Has yen weakness gone
Far enough? Says Amari
I was just kidding!
Remember yesterday, when Japanese Economy Minister Akira Amari said that the yen’s weakness had gone far enough and that there were people who would be hurt by a further decline? Apparently, he was just kidding. I guess after those comments hit the tape, he was called into a room and it was explained that the Japanese government doesn’t focus on the currency exchange rate, only on its growth policies and efforts to achieve 2% annual inflation in 2 years time. When Amari recanted his comments, USDJPY immediately rallied and this morning we are back to just below 103. As I have maintained consistently, there is more to this story with the yen having much further to go. The next big resistance is at 103.30-50, but that too will be breached and 110 remains my target for year-end.
The other story of note overnight was the UK inflation data, which was released early this morning much lower than expected.
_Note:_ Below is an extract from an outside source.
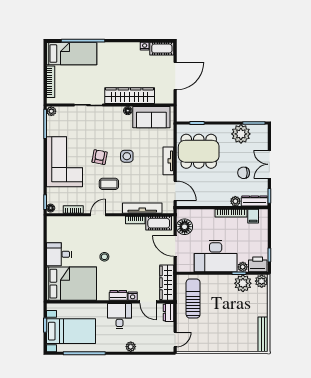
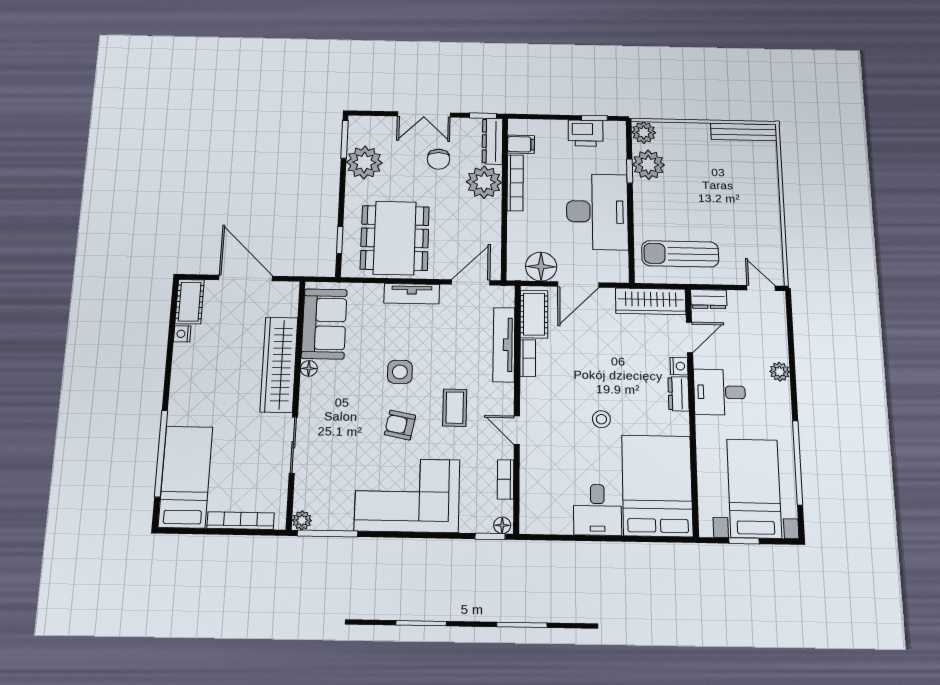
plant: (235, 201) -> (484, 182), width x1.87, depth x1.87
printer: (258, 264) -> (586, 133), moved, turned -90
plant: (243, 267) -> (617, 164), removed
CPI fell to 2.4%, expected 2.6%; and core CPI fell to 2.0%, exp 2.3%. (Do you think the Japanese are jealous?) Seriously, though, the pound immediately fell after the release, down 0.6% and back to its lowest level in about 6 weeks. The key is that with inflation falling and with Mark Carney starting his term on June 1, the idea of an increase in QE has gained much traction in the market. And remember this, the US story has been more discussion of how and when the Fed is going to withdraw stimulus, so the idea of another wave of QE in the UK is a clear negative for the pound. If it is to happen, I would expect it will need to wait for the second MPC meeting run by Carney, as he will need to introduce himself at this one. But the recent UK growth story has seemed to improve, so this is no slam dunk.
The euro is little changed overall, as German PPI data was largely ignored as was a mild upgrade of the German economy by the Bundesbank. There was no other data released in the Eurozone and I think all eyes are on the next EU meeting this week, although it doesn’t seem likely to have a market impact given its focus on energy and tax policies.
Today has seen broad based, albeit modest, USD strength, with the emerging market currencies fading almost universally, the dollar stronger against the commodity currencies, and commodity prices in general having fallen a bit. With no US data to look forward to, market players seem content buying dollars on any dips for now. The broad outlines of market activity are little changed of late, and although we will hear from St Louis Fed president Bullard today, tomorrow Chairman Ben speaks to Congress and that has the potential for a much bigger impact. So I expect another generally quiet session, with perhaps a bit further USD strength by the end of the day.